23. Hence, the Larger Bench judgment in Mekala Pandu’s case (supra) reinforces the very proposition subsequently affirmed in Yadaiah’s case (Supra) that assignees are entitled to compensation equivalent to full market value together with all consequential benefits on par with pattadars. Any contrary interpretation denying such compensation would be unconstitutional and unsustainable in law.

 

VII.  CONCLUSION:

 

24. This Court is of the considered view that the order dated 28.04.2023 in W.P. No. 42726 of 2022 had only directed the authorities to enquire into rival claims and pay compensation in accordance with law and did not empower the authorities to bypass the statutory mandate of the Act, 2013. In fact, the very object of the Act, 2013 is to ensure fair compensation, rehabilitation, and transparency, which stands defeated if the compensation is unilaterally fixed without passing an award.

 

25. Therefore, the grievance of the writ petitioners that they were deprived of compensation equivalent to market value is justified.
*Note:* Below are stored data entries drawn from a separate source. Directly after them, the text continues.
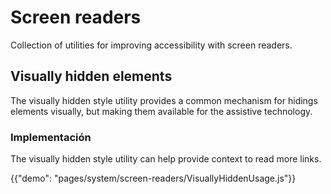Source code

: # Screen readers

<p class="description">Collection of utilities for improving accessibility with screen readers.</p>

## Visually hidden elements

The visually hidden style utility provides a common mechanism for hidings elements visually, but making them available for the assistive technology.

### Implementación

The visually hidden style utility can help provide context to read more links.

{{"demo": "pages/system/screen-readers/VisuallyHiddenUsage.js"}}
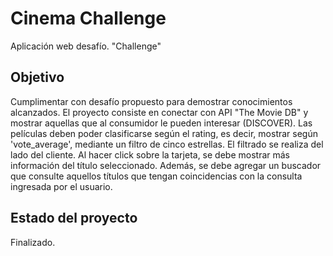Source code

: # Cinema Challenge
Aplicación web desafío. "Challenge"

## Objetivo
Cumplimentar con desafío propuesto para demostrar conocimientos alcanzados.
El proyecto consiste en conectar con API "The Movie DB" y mostrar aquellas que al consumidor le pueden interesar (DISCOVER). 
Las películas deben poder clasificarse según el rating, es decir, mostrar según 'vote_average', mediante un filtro de cinco estrellas. El filtrado se realiza del lado del cliente.
Al hacer click sobre la tarjeta, se debe mostrar más información del título seleccionado.
Además, se debe agregar un buscador que consulte aquellos títulos que tengan coincidencias con la consulta ingresada por el usuario.

## Estado del proyecto
Finalizado.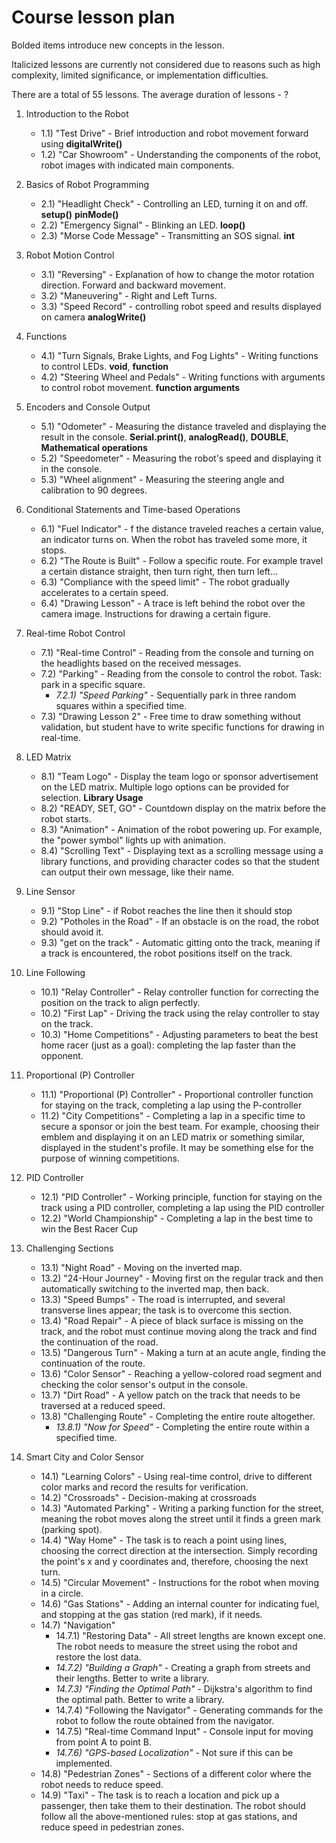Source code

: # Course lesson plan

Bolded items introduce new concepts in the lesson.

Italicized lessons are currently not considered due to reasons such as high complexity, limited significance, or implementation difficulties.

There are a total of 55 lessons. The average duration of lessons - ?

1) Introduction to the Robot
	- 1.1) "Test Drive" - Brief introduction and robot movement forward using **digitalWrite()**
	- 1.2) "Car Showroom" - Understanding the components of the robot, robot images with indicated main components.

2) Basics of Robot Programming
	- 2.1) "Headlight Check" - Controlling an LED, turning it on and off. **setup()** **pinMode()**
	- 2.2) "Emergency Signal" - Blinking an LED. **loop()**
	- 2.3) "Morse Code Message" - Transmitting an SOS signal. **int**

3) Robot Motion Control
	- 3.1) "Reversing" - Explanation of how to change the motor rotation direction. Forward and backward movement.
	- 3.2) "Maneuvering" -  Right and Left Turns.
	- 3.3) "Speed Record" - controlling robot speed and results displayed on camera **analogWrite()**

4) Functions
	- 4.1) "Turn Signals, Brake Lights, and Fog Lights" - Writing functions to control LEDs. **void**, **function**
	- 4.2) "Steering Wheel and Pedals" - Writing functions with arguments to control robot movement. **function arguments**

5) Encoders and Console Output
	- 5.1) "Odometer" - Measuring the distance traveled and displaying the result in the console. **Serial.print()**, **analogRead()**, **DOUBLE**, **Mathematical operations**
	- 5.2) "Speedometer" - Measuring the robot's speed and displaying it in the console.
	- 5.3) "Wheel alignment" - Measuring the steering angle and calibration to 90 degrees.

6) Conditional Statements and Time-based Operations
	- 6.1) "Fuel Indicator" - f the distance traveled reaches a certain value, an indicator turns on. When the robot has traveled some more, it stops.
	- 6.2) "The Route is Built" - Follow a specific route. For example travel a certain distance straight, then turn right, then turn left...
	- 6.3) "Compliance with the speed limit" - The robot gradually accelerates to a certain speed.
	- 6.4) "Drawing Lesson" - A trace is left behind the robot over the camera image. Instructions for drawing a certain figure.

7) Real-time Robot Control
	- 7.1) "Real-time Control" - Reading from the console and turning on the headlights based on the received messages.
	- 7.2) "Parking" - Reading from the console to control the robot. Task: park in a specific square.
		- *7.2.1) "Speed Parking"* - Sequentially park in three random squares within a specified time.
	- 7.3) "Drawing Lesson 2" - Free time to draw something without validation, but student have to write specific functions for drawing in real-time.

8) LED Matrix
	- 8.1) "Team Logo" - Display the team logo or sponsor advertisement on the LED matrix. Multiple logo options can be provided for selection. **Library Usage**
	- 8.2) "READY, SET, GO" - Countdown display on the matrix before the robot starts.
	- 8.3) "Animation" - Animation of the robot powering up. For example, the "power symbol" lights up with animation.
	- 8.4) "Scrolling Text" - Displaying text as a scrolling message using a library functions, and providing character codes so that the student can output their own message, like their name.

9) Line Sensor
	- 9.1) "Stop Line" - if Robot reaches the line then it should stop
	- 9.2) "Potholes in the Road" - If an obstacle is on the road, the robot should avoid it.
	- 9.3) "get on the track" - Automatic gitting onto the track, meaning if a track is encountered, the robot positions itself on the track.

10) Line Following
	- 10.1) "Relay Controller" - Relay controller function for correcting the position on the track to align perfectly.
	- 10.2) "First Lap" - Driving the track using the relay controller to stay on the track.
	- 10.3) "Home Competitions" - Adjusting parameters to beat the best home racer (just as a goal): completing the lap faster than the opponent.

11) Proportional (P) Controller
	- 11.1) "Proportional (P) Controller" - Proportional controller function for staying on the track, completing a lap using the P-controller
	- 11.2) "City Competitions" - Completing a lap in a specific time to secure a sponsor or join the best team. For example, choosing their emblem and displaying it on an LED matrix or something similar, displayed in the student's profile. It may be something else for the purpose of winning competitions.


12) PID Controller
	- 12.1) "PID Controller" - Working principle, function for staying on the track using a PID controller, completing a lap using the PID controller
	- 12.2) "World Championship" - Completing a lap in the best time to win the Best Racer Cup

13) Challenging Sections
	- 13.1) "Night Road" - Moving on the inverted map.
	- 13.2) "24-Hour Journey" - Moving first on the regular track and then automatically switching to the inverted map, then back.
	- 13.3) "Speed Bumps" - The road is interrupted, and several transverse lines appear; the task is to overcome this section.
	- 13.4) "Road Repair" - A piece of black surface is missing on the track, and the robot must continue moving along the track and find the continuation of the road.
	- 13.5) "Dangerous Turn" - Making a turn at an acute angle, finding the continuation of the route.
	- 13.6) "Color Sensor" - Reaching a yellow-colored road segment and checking the color sensor's output in the console.
	- 13.7) "Dirt Road" - A yellow patch on the track that needs to be traversed at a reduced speed.
	- 13.8) "Challenging Route" - Completing the entire route altogether.
		- *13.8.1) "Now for Speed"* - Completing the entire route within a specified time.

14) Smart City and Color Sensor
	- 14.1) "Learning Colors" - Using real-time control, drive to different color marks and record the results for verification.
	- 14.2) "Crossroads" - Decision-making at crossroads
	- 14.3) "Automated Parking" - Writing a parking function for the street, meaning the robot moves along the street until it finds a green mark (parking spot).
	- 14.4) "Way Home" - The task is to reach a point using lines, choosing the correct direction at the intersection. Simply recording the point's x and y coordinates and, therefore, choosing the next turn.
	- 14.5) "Circular Movement" - Instructions for the robot when moving in a circle.
	- 14.6) "Gas Stations" - Adding an internal counter for indicating fuel, and stopping at the gas station (red mark), if it needs.
	- 14.7) "Navigation"
		- 14.7.1) "Restoring Data" - All street lengths are known except one. The robot needs to measure the street using the robot and restore the lost data.
		- *14.7.2) "Building a Graph"* - Creating a graph from streets and their lengths. Better to write a library.
		- *14.7.3) "Finding the Optimal Path"* - Dijkstra's algorithm to find the optimal path. Better to write a library.
		- 14.7.4) "Following the Navigator" - Generating commands for the robot to follow the route obtained from the navigator.
		- 14.7.5) "Real-time Command Input" - Console input for moving from point A to point B.
		- *14.7.6) "GPS-based Localization"* - Not sure if this can be implemented. 
	- 14.8) "Pedestrian Zones" - Sections of a different color where the robot needs to reduce speed.
	- 14.9) "Taxi" - The task is to reach a location and pick up a passenger, then take them to their destination. The robot should follow all the above-mentioned rules: stop at gas stations, and reduce speed in pedestrian zones.
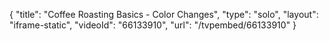 {
    "title": "Coffee Roasting Basics - Color Changes",
    "type": "solo",
    "layout": "iframe-static",
    "videoId": "66133910",
    "url": "\/tvpembed\/66133910"
}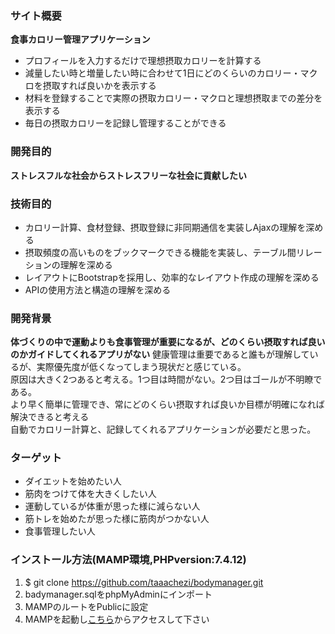 ### サイト概要
<strong>食事カロリー管理アプリケーション</strong>
- プロフィールを入力するだけで理想摂取カロリーを計算する
- 減量したい時と増量したい時に合わせて1日にどのくらいのカロリー・マクロを摂取すれば良いかを表示する
- 材料を登録することで実際の摂取カロリー・マクロと理想摂取までの差分を表示する
- 毎日の摂取カロリーを記録し管理することができる

### 開発目的
<strong>ストレスフルな社会からストレスフリーな社会に貢献したい</strong>
### 技術目的
- カロリー計算、食材登録、摂取登録に非同期通信を実装しAjaxの理解を深める
- 摂取頻度の高いものをブックマークできる機能を実装し、テーブル間リレーションの理解を深める
- レイアウトにBootstrapを採用し、効率的なレイアウト作成の理解を深める
- APIの使用方法と構造の理解を深める

### 開発背景
<strong>体づくりの中で運動よりも食事管理が重要になるが、どのくらい摂取すれば良いのかガイドしてくれるアプリがない</strong>
健康管理は重要であると誰もが理解しているが、実際優先度が低くなってしまう現状だと感じている。<br>
原因は大きく2つあると考える。1つ目は時間がない。2つ目はゴールが不明瞭である。<br>
より早く簡単に管理でき、常にどのくらい摂取すれば良いか目標が明確になれば解決できると考える<br>
自動でカロリー計算と、記録してくれるアプリケーションが必要だと思った。

### ターゲット
- ダイエットを始めたい人
- 筋肉をつけて体を大きくしたい人
- 運動しているが体重が思った様に減らない人
- 筋トレを始めたが思った様に筋肉がつかない人
- 食事管理したい人

### インストール方法(MAMP環境,PHPversion:7.4.12)
1. $ git clone https://github.com/taaachezi/bodymanager.git
2. badymanager.sqlをphpMyAdminにインポート
3. MAMPのルートをPublicに設定
4. MAMPを起動し[こちら](http://localhost:8888/index.php)からアクセスして下さい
The Hon’ble Supreme Court in catena of Judgments has held that market value reflected in the basic value register is not a true reflection of the prevailing market value, and that the potentiality of the land must be taken into account while determining compensation. Admittedly, no such exercise was undertaken in the present case. Instead, a flat rate of Rs.2,50,000/- per acre was fixed without reference to comparable sales, potentiality, or statutory multipliers as prescribed in the Act, 2013. Hence, the learned Single Judge was justified in holding that the impugned proceedings dated 13.10.2023 cannot be sustained in law, as they deprive the Respondent Nos. 1 and 2/writ petitioners of their statutory and constitutional rights. In the light of the foregoing discussion, we find no merit in the Appeal and thereby the order dated 06.03.2025 passed by learned Single Judge in W.P. No. 31004 of 2023, does not warrant any interference.

 

VIII. RESULT:

 

26. Accordingly, the Appeal stands dismissed. In the circumstances of the case, there shall be no order as to costs. As a sequel, pending miscellaneous applications, if any, in this Appeal shall also stand closed.